The CFPB should revise its policy on rental office spaces so that whether the arrangement is a hidden referral fee is determined according to whether the amount paid for the space exceeds its fair market value.  

Additionally, in lieu of limiting the compensation for MSAs to the fair market value of the agreement, a lender or settlement service provider instead should be required to provide disclosures to consumers explaining the marketing arrangement and disclose that the consumer is free to choose other settlement service providers. 


Digital Marketing and Lead Generation  

The CFPB should recognize advances in how modern businesses communicate and make it easier for lenders to digitally market their products to consumers.  

In 2023, the CFPB released an Advisory Opinion on Digital Mortgage Comparison-Shopping Platforms that prohibited the non-neutral display of lenders, deeming it an Unfair, Deceptive, or Abusive Act or Practice and RESPA violation. MBA disagrees and believes that the CFPB should fully repeal the Advisory Opinion.  

The CFPB should also amend Regulation X to allow lenders to advertise and market their products or services directly to settlement service providers, so long as the marketing does not provide a thing of value in return for referrals.  

Lastly, the CFPB should clarify that mass marketing advertisements, even if they are tailored for an individual borrower profile, are not referrals.  


Affiliated Business Arrangements (AfBA)  

The CFPB should update its guidance on affiliated business arrangements (AfBAs) to reflect the modern work from home environment by eliminating outdated factors in HUD’s 1996-2 Statement of Policy.  

To give greater clarity to entities relying on this exception, the CFPB should modify or eliminate several factors used to determine if an affiliate is a sham business, including whether the affiliate has dedicated office space, whether it does business with parties other than those that created the affiliate, and whether the workforce of the affiliate is made up of employees or independent contractors. 

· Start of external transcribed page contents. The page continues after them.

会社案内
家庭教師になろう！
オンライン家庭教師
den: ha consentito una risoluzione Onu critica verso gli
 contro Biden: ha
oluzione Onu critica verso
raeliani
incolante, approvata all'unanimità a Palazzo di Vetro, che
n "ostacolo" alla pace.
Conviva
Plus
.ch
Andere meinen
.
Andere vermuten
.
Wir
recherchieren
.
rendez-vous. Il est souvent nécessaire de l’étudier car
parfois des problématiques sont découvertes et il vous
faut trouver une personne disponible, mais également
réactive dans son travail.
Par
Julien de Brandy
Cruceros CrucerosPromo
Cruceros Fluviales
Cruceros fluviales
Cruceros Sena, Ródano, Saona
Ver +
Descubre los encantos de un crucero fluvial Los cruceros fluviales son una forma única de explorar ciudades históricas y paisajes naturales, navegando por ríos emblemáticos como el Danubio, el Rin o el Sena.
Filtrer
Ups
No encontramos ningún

The CFPB and Congress should make several changes to simplify affiliated business disclosures to make it easier for consumers to receive and understand information about the affiliate arrangement and thereby make it easier to shop for alternative settlement service providers. This includes: 

Permitting affiliated business disclosure to be provided electronically without needing to comply with the E-Sign Act.  

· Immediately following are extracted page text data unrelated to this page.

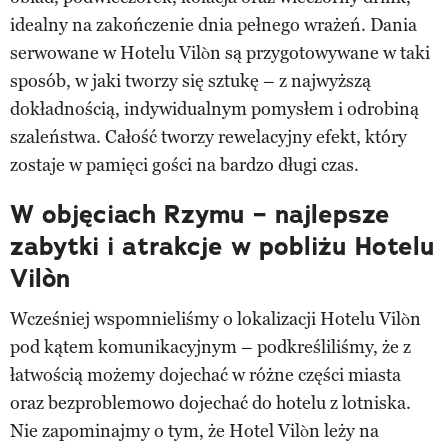
idealny na zakończenie dnia pełnego wrażeń. Dania
serwowane w Hotelu Vilòn są przygotowywane w taki
sposób, w jaki tworzy się sztukę – z najwyższą
dokładnością, indywidualnym pomysłem i odrobiną
szaleństwa. Całość tworzy rewelacyjny efekt, który
zostaje w pamięci gości na bardzo długi czas.
W objęciach Rzymu – najlepsze
zabytki i atrakcje w pobliżu Hotelu
Vilòn
Wcześniej wspomnieliśmy o lokalizacji Hotelu Vilòn
pod kątem komunikacyjnym – podkreśliliśmy, że z
łatwością możemy dojechać w różne części miasta
oraz bezproblemowo dojechać do hotelu z lotniska.
Nie zapominajmy o tym, że Hotel Vilòn leży na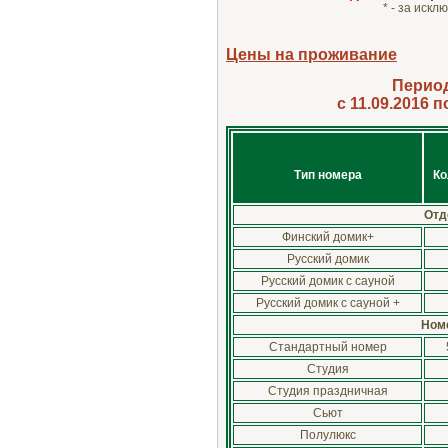
* - за иск
Цены на проживание
Период
с 11.09.2016 
Тип номера
Ко
Отд
Финский домик+
Русский домик
Русский домик с сауной
Русский домик с сауной +
Номе
Стандартный номер
Студия
Студия праздничная
Сьют
Полулюкс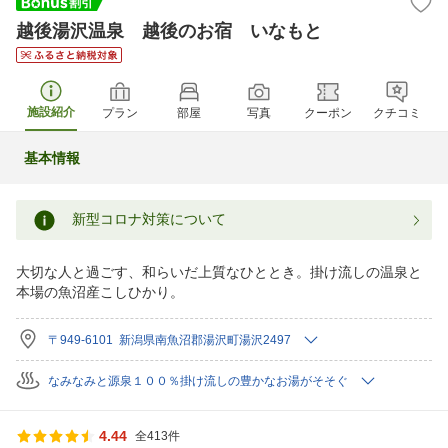
越後湯沢温泉 越後のお宿 いなもと
施設紹介
プラン
部屋
写真
クーポン
クチコミ
基本情報
新型コロナ対策について
大切な人と過ごす、和らいだ上質なひととき。掛け流しの温泉と
本場の魚沼産こしひかり。
〒949-6101 新潟県南魚沼郡湯沢町湯沢2497
なみなみと源泉１００％掛け流しの豊かなお湯がそそぐ
4.44
全413件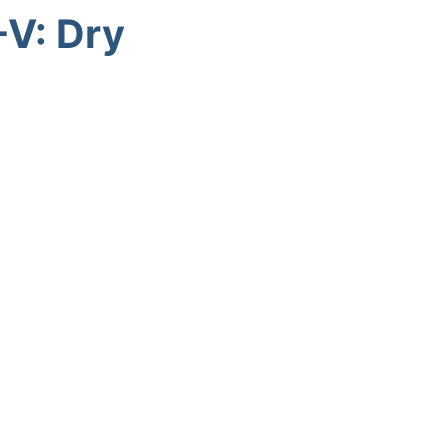
-V: Dry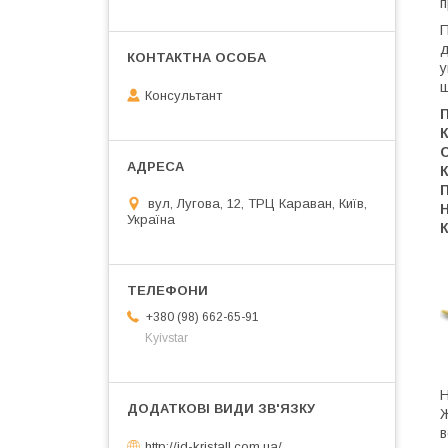
п
д
у
щ
Консультант
К
С
К
П
вул, Лугова, 12, ТРЦ Караван, Київ,
Н
Україна
К
+380 (98) 662-65-91
Kyivstar
Н
Ж
в
http://jd-kristall.com.ua/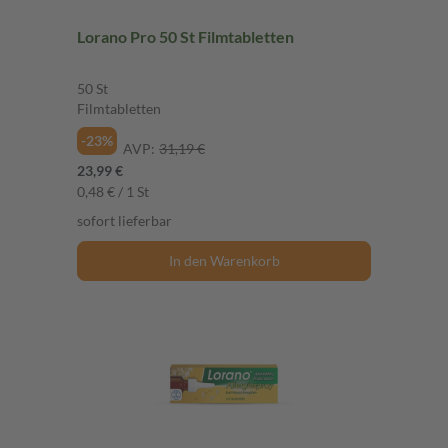
Lorano Pro 50 St Filmtabletten
50 St
Filmtabletten
-23%
AVP:
31,19 €
23,99 €
0,48 € / 1 St
sofort lieferbar
In den Warenkorb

Getting rid of the requirement that affiliate disclosures include an organizational chart of the affiliate. 

Removing the estimated fee section in the affiliate disclosure because consumers already receive the Loan Estimate under the TRID rule.  


Additional Recommendations 

Bring RESPA in line with current jurisprudence and ensure mortgage lenders and settlement service providers have clarity as to their potential liability.  

The CFPB should recognize in guidance and in future actions that, as demonstrated by both its plain statutory terms and its legislative history, RESPA sets only limited prohibitions on the payment of a thing of value for a referral.  

The CFPB should also update its guidance to recognize that subsequent litigation should change their interpretation of RESPA in certain situations and make changes to the way RESPA is litigated.